— Document excerpt —

========================================

Avid readers are just people with a socially-sanctioned addiction. And they will feed that addiction no matter how their financial circumstances change, just like any addict.

I think that's the point that is consistently overlooked in all of these discussions.

Organizations (and writers) can try to demonize and attempt to criminalize uploaders and downloaders all they want, but as long as they keep coming at the issue from the wrong direction, they're never going to be able to effectively deal with their perceived problem.
The addiction analogy bears some thinking on. I've known many an addict in my time who will do anything for a fix, or a drink or even sex. Downloadin is less socially harmful than breaking and entering, stealing pension checks, or robbing convenience stores etc.

And yes there are people who cannot afford to pay for food, or shelter. When I was saying that nobody needs a bank loan, I was guilty of being too general. I was obliquely referring to most of the people who could actually afford to download.

I am an avid reader, and have been very down and out to the point of living on unflavoured pasta noodles for a considerable time. Luckily for me I could usually go to the library and find a book to read as I was not limited to one genre or type of book. I have also lived in several towns without libraries of any sort or stores that carried books and depended for the most part on the kindness of strangers for my reading material. I came through it in one piece for the most part.

========================================

— Set tasks —
1. Sum up the post about avid readers and downloading in two sentences.
2. Write the next part of the post about avid readers and downloading, picking up after its last sentence.

========================================

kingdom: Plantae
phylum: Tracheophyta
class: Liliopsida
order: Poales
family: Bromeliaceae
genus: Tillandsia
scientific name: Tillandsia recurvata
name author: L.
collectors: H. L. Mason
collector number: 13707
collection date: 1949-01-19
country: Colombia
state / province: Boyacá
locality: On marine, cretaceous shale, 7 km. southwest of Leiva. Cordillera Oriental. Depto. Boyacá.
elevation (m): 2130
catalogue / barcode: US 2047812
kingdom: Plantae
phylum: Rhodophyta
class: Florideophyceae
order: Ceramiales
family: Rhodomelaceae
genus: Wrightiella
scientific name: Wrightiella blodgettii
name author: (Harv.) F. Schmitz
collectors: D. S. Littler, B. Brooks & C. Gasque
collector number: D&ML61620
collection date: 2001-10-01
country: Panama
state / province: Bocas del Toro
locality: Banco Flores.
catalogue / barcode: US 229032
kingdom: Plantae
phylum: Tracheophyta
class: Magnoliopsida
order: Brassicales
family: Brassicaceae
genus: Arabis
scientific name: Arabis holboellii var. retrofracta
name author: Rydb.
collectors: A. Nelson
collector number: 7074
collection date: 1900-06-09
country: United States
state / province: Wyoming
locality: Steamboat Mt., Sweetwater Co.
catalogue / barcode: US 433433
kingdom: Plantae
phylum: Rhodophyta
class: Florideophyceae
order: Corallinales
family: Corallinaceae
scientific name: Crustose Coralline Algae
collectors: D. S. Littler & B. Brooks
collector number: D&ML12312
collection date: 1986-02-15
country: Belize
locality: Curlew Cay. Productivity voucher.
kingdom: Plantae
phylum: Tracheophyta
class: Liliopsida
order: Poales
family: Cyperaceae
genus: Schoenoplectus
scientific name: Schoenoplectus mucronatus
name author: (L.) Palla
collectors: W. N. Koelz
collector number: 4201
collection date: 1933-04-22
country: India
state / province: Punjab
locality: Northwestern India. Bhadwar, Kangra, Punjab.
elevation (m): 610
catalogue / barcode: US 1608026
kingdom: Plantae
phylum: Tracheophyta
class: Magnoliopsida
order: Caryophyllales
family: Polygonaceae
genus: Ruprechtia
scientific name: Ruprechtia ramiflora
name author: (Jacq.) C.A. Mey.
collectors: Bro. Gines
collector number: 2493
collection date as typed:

========================================

— In response —
1. The post argues that avid readers have a socially sanctioned addiction they will feed however their finances change, and that organizations and writers who demonize or try to criminalize uploaders and downloaders are coming at the issue from the wrong direction. The writer adds that downloading is less socially harmful than crimes like burglary or robbery, and recalls living in deep poverty while still getting books from libraries or from the kindness of strangers.

2.
I still think that most people who can afford the equipment to download can afford to buy a book or two if their need is that great. My parents were dirt poor and went into debt every Christmas which took them practically to next Christmas to buy presents which were more likely necessities such as underwear. But we still had books.

And how did the reading addicts survive before the widespread use of the internet? Did they break into libraries and bookstores hauling of all the books they could carry?

I sympathize with anyone who is an addict to the point of shaking and staying up all night throwing up, nightmares, Dts etc, even if they did it to themselves. And if this applies to anyone who cannot read books in a specific genre, then I sympathise with them. If it is a case of not having just what you want when you want it, I can sympathize with them too. I am eligible for retirement myself but continue to work to afford the toys that I want. Not all are within my means of course do I foolishly buy an occasional lottery ticket . I have many friends who are retired and are unable to work. I cannot think of any who think that their reduced circumstances are justification for pirating but maybe there are a few. For the most part those that must, live on their means, watch public TV, not cable, go to the library or used book stores, most do not go to the food bank even because they feel that they will be taking away from the truly needy. Different culture I guess.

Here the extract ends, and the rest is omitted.